- Task goal: Please copy the leading lines of the entries below exactly, concluding with the line in which "staining of human" occurs.

- Material for this exercise:
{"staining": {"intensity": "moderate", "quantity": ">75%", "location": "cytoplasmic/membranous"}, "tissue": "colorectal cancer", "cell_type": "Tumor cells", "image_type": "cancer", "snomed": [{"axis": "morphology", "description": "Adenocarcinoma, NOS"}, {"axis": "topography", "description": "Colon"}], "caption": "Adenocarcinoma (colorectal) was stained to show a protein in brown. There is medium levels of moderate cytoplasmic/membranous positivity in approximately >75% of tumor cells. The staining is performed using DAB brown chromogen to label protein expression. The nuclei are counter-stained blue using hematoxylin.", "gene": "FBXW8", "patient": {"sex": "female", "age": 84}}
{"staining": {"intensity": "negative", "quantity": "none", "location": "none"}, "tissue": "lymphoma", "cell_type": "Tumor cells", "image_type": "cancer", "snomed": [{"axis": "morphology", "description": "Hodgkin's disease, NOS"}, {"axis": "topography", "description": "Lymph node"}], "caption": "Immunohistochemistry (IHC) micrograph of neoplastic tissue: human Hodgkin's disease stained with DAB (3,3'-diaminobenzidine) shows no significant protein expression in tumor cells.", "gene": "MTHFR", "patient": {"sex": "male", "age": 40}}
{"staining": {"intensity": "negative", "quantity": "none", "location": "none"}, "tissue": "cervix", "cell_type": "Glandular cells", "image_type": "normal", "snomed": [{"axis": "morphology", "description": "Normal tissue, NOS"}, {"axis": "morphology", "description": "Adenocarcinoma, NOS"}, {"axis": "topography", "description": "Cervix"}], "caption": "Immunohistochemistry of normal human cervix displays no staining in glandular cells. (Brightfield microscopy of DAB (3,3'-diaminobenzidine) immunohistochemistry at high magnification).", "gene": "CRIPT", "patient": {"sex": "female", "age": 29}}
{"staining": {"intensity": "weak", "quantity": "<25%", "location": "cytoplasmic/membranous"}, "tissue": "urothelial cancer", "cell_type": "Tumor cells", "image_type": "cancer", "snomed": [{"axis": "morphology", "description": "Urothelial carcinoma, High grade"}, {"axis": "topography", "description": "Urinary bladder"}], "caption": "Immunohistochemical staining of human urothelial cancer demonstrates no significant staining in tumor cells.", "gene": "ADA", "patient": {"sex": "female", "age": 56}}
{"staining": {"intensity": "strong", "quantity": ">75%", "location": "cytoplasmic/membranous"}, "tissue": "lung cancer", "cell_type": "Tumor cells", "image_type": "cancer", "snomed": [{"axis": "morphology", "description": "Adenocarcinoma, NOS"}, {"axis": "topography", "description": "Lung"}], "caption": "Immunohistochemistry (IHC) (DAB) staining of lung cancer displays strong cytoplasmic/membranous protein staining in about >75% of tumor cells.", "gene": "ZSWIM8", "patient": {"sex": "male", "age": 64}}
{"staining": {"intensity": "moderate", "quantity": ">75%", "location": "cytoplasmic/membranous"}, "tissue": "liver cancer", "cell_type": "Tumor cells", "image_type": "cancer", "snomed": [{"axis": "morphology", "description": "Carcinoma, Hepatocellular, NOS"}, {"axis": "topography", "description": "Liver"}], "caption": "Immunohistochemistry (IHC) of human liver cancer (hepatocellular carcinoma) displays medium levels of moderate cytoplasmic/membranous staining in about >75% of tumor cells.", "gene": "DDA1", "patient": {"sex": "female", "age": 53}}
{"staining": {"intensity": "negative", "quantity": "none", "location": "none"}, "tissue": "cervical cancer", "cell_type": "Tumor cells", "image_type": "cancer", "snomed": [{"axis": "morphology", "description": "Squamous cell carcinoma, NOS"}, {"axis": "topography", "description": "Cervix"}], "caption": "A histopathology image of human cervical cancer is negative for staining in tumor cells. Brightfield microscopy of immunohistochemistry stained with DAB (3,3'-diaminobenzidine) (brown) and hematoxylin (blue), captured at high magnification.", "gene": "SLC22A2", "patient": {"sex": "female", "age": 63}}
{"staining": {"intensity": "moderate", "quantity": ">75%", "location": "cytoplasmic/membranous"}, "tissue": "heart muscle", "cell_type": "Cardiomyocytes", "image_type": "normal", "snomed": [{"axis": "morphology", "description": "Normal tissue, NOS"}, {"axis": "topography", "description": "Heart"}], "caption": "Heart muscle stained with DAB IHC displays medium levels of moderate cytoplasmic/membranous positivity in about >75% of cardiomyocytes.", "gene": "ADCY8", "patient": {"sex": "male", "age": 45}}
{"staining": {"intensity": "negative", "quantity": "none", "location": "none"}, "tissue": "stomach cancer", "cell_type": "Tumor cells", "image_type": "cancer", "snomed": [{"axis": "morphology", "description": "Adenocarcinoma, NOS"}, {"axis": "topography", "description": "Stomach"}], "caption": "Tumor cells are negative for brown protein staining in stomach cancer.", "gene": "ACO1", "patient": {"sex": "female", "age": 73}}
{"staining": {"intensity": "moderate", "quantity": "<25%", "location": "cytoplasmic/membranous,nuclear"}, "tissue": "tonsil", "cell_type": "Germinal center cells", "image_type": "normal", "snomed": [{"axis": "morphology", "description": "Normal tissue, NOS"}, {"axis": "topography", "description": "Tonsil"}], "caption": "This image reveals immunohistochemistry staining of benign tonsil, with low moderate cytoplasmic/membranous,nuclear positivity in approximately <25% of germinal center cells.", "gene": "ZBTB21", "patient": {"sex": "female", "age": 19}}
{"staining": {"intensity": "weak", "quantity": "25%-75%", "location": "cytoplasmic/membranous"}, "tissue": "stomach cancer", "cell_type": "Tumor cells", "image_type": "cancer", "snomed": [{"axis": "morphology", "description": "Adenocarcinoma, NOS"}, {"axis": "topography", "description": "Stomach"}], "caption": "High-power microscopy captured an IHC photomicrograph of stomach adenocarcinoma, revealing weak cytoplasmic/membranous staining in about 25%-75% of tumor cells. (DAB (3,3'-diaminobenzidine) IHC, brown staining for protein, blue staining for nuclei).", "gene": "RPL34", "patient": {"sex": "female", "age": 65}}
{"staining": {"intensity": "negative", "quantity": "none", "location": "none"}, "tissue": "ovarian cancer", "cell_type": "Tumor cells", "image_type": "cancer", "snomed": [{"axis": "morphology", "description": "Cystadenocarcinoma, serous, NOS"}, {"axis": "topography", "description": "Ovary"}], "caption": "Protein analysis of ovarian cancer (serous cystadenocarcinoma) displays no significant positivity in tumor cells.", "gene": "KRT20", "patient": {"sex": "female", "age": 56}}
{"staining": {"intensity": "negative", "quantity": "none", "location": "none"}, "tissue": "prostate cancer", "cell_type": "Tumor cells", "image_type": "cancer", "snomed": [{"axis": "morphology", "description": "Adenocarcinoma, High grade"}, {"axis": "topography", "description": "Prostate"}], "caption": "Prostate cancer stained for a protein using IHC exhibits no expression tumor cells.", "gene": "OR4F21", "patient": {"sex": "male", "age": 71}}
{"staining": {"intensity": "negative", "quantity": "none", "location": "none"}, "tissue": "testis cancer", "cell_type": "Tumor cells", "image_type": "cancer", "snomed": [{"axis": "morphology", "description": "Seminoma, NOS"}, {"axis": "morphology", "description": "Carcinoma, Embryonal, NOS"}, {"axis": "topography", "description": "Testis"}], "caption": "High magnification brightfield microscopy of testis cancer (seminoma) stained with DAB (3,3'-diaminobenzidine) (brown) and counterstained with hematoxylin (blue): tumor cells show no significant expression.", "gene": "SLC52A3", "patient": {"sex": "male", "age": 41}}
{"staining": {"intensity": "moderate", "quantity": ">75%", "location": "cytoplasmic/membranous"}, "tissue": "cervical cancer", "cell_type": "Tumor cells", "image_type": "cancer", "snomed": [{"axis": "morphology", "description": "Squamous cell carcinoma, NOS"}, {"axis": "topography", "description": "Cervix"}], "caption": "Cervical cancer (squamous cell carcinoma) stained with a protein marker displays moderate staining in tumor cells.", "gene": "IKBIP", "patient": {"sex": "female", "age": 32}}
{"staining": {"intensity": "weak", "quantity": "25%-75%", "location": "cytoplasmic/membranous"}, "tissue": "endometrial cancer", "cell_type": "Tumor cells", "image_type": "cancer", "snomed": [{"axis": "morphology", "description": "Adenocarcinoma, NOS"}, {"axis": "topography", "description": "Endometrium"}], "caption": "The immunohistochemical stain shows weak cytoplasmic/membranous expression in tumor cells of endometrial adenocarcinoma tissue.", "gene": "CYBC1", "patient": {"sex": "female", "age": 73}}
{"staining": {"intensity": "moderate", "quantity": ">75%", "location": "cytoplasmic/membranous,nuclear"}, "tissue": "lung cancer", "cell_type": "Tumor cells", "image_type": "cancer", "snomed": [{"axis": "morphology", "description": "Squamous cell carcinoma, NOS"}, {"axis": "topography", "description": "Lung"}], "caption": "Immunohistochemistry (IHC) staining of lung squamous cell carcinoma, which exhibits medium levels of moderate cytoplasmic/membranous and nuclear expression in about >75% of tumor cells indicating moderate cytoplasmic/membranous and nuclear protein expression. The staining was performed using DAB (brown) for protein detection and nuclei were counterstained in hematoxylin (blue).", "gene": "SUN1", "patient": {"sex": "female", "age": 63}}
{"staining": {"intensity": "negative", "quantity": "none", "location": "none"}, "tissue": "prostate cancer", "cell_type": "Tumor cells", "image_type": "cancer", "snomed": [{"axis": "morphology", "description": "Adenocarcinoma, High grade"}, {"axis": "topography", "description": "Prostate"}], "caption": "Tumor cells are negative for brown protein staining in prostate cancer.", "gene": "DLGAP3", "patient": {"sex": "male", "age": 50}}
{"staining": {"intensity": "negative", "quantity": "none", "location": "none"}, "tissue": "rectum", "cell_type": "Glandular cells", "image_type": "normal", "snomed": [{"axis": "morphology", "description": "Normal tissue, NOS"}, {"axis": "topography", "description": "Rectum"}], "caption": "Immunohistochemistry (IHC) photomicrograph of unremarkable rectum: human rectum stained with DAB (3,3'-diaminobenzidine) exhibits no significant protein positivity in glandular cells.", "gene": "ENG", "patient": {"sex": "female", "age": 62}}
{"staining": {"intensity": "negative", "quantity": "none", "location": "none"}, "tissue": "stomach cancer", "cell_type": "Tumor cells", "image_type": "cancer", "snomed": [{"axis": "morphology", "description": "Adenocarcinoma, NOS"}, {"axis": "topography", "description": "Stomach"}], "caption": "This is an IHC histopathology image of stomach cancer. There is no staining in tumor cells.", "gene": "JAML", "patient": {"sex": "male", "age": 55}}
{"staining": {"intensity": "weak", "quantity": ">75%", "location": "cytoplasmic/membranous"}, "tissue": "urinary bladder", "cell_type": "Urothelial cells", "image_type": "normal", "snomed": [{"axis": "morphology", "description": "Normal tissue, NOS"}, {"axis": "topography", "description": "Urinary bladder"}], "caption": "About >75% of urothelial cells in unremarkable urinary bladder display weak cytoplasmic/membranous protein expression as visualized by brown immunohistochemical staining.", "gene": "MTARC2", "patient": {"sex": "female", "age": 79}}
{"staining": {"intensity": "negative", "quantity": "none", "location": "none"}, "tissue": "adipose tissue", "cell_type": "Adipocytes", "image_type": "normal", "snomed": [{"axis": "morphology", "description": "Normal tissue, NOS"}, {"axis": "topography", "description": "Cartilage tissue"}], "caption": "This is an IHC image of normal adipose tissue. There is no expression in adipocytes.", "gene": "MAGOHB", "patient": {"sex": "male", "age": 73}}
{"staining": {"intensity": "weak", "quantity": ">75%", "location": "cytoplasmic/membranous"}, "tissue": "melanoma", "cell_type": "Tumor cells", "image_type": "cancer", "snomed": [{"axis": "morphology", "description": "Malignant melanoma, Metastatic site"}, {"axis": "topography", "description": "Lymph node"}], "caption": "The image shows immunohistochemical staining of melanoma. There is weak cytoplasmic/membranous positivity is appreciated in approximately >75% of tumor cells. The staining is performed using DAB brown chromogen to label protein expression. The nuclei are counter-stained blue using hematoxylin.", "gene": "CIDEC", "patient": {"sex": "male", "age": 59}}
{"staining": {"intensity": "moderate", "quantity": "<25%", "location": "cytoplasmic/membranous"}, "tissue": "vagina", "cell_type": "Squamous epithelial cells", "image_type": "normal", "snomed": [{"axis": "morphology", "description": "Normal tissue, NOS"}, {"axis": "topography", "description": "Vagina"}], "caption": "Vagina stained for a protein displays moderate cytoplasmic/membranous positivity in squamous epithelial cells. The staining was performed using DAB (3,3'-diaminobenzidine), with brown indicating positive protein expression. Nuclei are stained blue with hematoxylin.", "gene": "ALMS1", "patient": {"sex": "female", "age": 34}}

- Reply:
{"staining": {"intensity": "moderate", "quantity": ">75%", "location": "cytoplasmic/membranous"}, "tissue": "colorectal cancer", "cell_type": "Tumor cells", "image_type": "cancer", "snomed": [{"axis": "morphology", "description": "Adenocarcinoma, NOS"}, {"axis": "topography", "description": "Colon"}], "caption": "Adenocarcinoma (colorectal) was stained to show a protein in brown. There is medium levels of moderate cytoplasmic/membranous positivity in approximately >75% of tumor cells. The staining is performed using DAB brown chromogen to label protein expression. The nuclei are counter-stained blue using hematoxylin.", "gene": "FBXW8", "patient": {"sex": "female", "age": 84}}
{"staining": {"intensity": "negative", "quantity": "none", "location": "none"}, "tissue": "lymphoma", "cell_type": "Tumor cells", "image_type": "cancer", "snomed": [{"axis": "morphology", "description": "Hodgkin's disease, NOS"}, {"axis": "topography", "description": "Lymph node"}], "caption": "Immunohistochemistry (IHC) micrograph of neoplastic tissue: human Hodgkin's disease stained with DAB (3,3'-diaminobenzidine) shows no significant protein expression in tumor cells.", "gene": "MTHFR", "patient": {"sex": "male", "age": 40}}
{"staining": {"intensity": "negative", "quantity": "none", "location": "none"}, "tissue": "cervix", "cell_type": "Glandular cells", "image_type": "normal", "snomed": [{"axis": "morphology", "description": "Normal tissue, NOS"}, {"axis": "morphology", "description": "Adenocarcinoma, NOS"}, {"axis": "topography", "description": "Cervix"}], "caption": "Immunohistochemistry of normal human cervix displays no staining in glandular cells. (Brightfield microscopy of DAB (3,3'-diaminobenzidine) immunohistochemistry at high magnification).", "gene": "CRIPT", "patient": {"sex": "female", "age": 29}}
{"staining": {"intensity": "weak", "quantity": "<25%", "location": "cytoplasmic/membranous"}, "tissue": "urothelial cancer", "cell_type": "Tumor cells", "image_type": "cancer", "snomed": [{"axis": "morphology", "description": "Urothelial carcinoma, High grade"}, {"axis": "topography", "description": "Urinary bladder"}], "caption": "Immunohistochemical staining of human urothelial cancer demonstrates no significant staining in tumor cells.", "gene": "ADA", "patient": {"sex": "female", "age": 56}}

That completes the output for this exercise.